Analysis generated by our Consciousness Algorithm
Critic Reviews
“The thoughtful, ironic script by Joyce H. Corrington and John William Corrington thins only toward the middle and the whole thing has been beautifully directed by Mar tin Scorsese, who really comes into his own here.”
“Superior formula stuff, injected with a rare degree of life by enthusiastic direction that occasionally tries for virtuosity and succeeds, and by a neat performance from Hershey that avoids the yawning traps in the script (built-in sex sequences, the she-loved-her-man theme in general).”
“Boxcar Bertha is a weirdly interesting movie and not really the sleazy exploitation film the ads promise.”
“Performances are dull. Whatever sociological, political or dramatic motivations may once have existed in the story have been ruthlessly stripped from the plot, leaving all characters bereft of empathy or sympathy. There’s hardly a pretense toward justifying the carnage”
Consciousness Markers
Barbara Hershey leads the film and Bernie Casey appears in the cast, showing some diversity for 1972, though this reflects period casting rather than modern representation politics.

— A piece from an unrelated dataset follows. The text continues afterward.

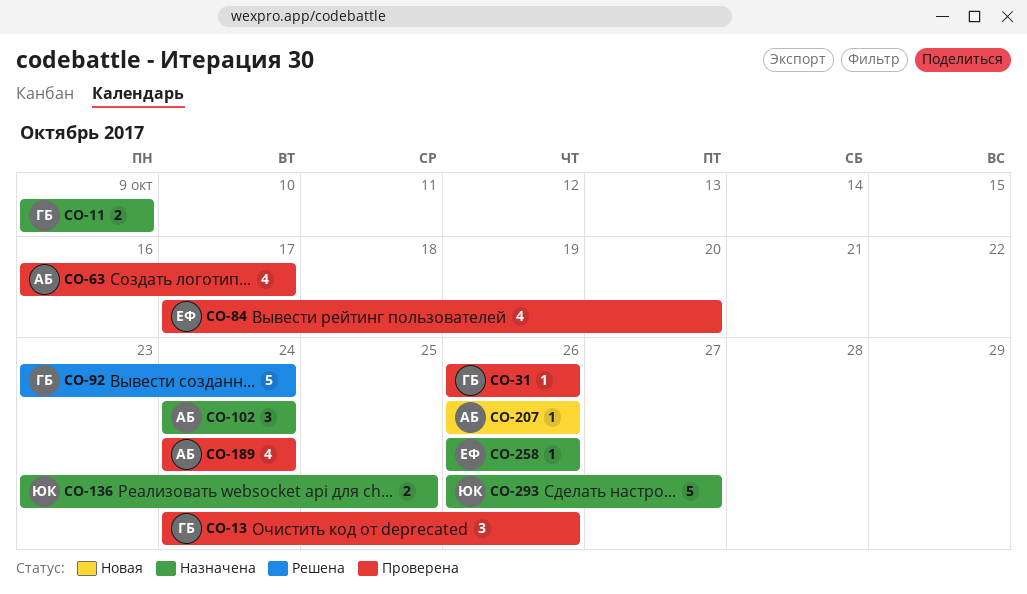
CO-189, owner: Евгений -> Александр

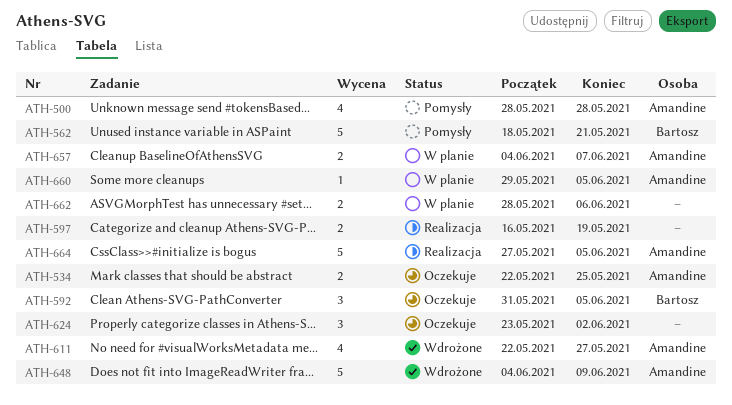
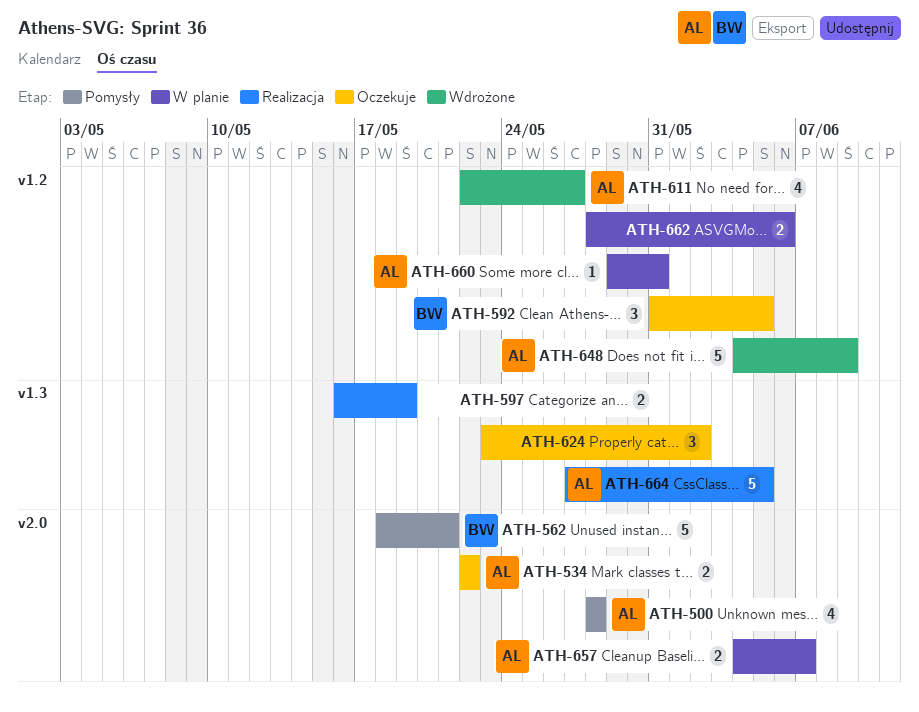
ATH-534, due: May 25 -> May 22
ATH-660, due: Jun 5 -> May 31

No LGBTQ+ themes or characters present in the film.
While the protagonist is female, the film treats her as part of a conventional action narrative rather than exploring feminist consciousness or modern gender politics.
Bernie Casey's presence in the cast provides some diversity, but the film shows no evidence of exploring racial themes or consciousness.
No climate-related themes or messaging in the film.
The film explicitly centers on union organizing and violence against corrupt railroad management, with clear anti-establishment and anti-corporate themes.
No body positivity messaging or representation in the film.
No neurodivergence representation or themes in the film.
While set during the Great Depression with union themes, the film is a straightforward genre piece rather than a contemporary revisionist reframing of history.
The film is an action-driven narrative focused on plot and violence rather than preachy messaging or moral sermonizing.